* _PROBLEM TO SOLVE_
Reproduce word for word everything from the line containing "Page size: 1654x1241." down to the end of the material below.

* _SOURCE DATA_
-- Start --
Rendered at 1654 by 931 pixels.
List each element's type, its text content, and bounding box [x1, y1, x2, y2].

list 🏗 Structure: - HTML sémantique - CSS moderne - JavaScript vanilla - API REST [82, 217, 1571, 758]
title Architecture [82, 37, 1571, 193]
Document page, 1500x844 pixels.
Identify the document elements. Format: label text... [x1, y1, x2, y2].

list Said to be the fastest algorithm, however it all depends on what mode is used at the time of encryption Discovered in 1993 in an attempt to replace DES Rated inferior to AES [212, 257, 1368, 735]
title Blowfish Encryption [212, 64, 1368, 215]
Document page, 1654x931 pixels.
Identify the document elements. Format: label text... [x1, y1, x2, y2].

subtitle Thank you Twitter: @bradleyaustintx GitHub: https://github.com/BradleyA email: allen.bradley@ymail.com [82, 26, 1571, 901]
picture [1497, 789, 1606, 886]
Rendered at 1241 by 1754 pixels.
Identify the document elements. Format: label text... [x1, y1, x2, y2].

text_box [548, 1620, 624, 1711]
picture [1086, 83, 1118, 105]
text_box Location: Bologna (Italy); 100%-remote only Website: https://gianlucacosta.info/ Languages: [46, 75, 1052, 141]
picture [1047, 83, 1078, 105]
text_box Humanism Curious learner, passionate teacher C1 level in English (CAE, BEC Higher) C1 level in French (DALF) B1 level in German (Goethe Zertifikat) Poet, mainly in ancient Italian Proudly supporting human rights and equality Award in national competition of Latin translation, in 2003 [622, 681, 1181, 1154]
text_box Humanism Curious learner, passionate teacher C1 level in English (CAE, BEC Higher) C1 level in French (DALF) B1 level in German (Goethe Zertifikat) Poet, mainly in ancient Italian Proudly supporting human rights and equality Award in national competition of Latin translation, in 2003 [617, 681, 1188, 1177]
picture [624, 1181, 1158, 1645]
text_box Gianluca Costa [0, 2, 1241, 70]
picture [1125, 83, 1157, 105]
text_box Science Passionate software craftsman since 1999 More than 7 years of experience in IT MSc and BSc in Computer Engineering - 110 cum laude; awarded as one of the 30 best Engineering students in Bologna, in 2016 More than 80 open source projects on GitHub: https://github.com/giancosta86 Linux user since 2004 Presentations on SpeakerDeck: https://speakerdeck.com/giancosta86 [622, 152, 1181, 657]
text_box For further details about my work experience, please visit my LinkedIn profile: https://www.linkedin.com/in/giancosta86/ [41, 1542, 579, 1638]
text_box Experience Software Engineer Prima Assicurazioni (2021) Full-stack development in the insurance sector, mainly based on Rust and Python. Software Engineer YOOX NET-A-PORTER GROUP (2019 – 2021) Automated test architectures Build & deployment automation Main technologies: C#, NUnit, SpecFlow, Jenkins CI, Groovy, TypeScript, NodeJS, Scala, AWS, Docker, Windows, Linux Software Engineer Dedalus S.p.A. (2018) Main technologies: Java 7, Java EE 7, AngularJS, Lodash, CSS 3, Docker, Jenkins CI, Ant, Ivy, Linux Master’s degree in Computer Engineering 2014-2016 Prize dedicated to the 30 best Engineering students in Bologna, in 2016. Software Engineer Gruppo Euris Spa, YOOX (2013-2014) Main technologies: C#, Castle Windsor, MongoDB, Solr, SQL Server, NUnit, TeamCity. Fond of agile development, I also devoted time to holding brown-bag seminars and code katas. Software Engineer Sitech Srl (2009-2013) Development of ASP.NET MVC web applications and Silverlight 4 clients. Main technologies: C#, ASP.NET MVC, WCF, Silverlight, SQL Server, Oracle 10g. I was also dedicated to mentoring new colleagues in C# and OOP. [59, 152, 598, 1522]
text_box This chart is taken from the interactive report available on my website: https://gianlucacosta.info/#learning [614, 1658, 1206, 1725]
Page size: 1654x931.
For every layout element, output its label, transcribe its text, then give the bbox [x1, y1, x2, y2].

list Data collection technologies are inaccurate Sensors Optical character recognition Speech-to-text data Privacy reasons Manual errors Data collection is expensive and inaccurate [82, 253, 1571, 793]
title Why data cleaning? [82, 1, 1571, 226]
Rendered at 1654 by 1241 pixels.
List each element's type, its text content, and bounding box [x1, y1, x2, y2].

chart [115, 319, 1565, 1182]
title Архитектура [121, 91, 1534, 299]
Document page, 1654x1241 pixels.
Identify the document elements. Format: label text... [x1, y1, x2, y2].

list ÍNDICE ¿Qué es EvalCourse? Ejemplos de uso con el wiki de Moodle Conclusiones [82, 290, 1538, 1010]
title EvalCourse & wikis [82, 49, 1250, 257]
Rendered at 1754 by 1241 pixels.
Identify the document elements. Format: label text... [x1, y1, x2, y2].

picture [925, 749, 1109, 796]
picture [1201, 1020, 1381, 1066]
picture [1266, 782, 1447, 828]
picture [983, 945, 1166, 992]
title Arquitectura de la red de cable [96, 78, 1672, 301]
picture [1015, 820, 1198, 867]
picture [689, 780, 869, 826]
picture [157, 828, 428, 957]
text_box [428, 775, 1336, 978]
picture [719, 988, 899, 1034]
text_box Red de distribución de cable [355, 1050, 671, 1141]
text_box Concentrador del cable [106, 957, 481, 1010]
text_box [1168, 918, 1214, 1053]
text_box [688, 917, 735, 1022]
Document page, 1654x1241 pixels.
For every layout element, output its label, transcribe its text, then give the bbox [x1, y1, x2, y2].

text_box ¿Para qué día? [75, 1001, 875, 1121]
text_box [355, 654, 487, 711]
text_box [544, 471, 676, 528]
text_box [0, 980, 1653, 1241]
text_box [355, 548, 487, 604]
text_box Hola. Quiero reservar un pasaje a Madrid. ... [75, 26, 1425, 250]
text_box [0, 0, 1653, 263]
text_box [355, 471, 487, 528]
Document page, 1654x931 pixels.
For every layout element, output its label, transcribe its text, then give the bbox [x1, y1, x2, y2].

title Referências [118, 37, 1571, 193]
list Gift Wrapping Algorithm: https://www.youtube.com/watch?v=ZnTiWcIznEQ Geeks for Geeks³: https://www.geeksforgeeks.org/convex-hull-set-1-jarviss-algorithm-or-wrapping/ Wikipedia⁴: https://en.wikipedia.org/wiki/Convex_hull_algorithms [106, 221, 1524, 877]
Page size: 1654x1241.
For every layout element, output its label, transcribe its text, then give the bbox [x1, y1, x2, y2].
-- End --
* _TASK OUTPUT_
Page size: 1654x1241.
For every layout element, output its label, transcribe its text, then give the bbox [x1, y1, x2, y2].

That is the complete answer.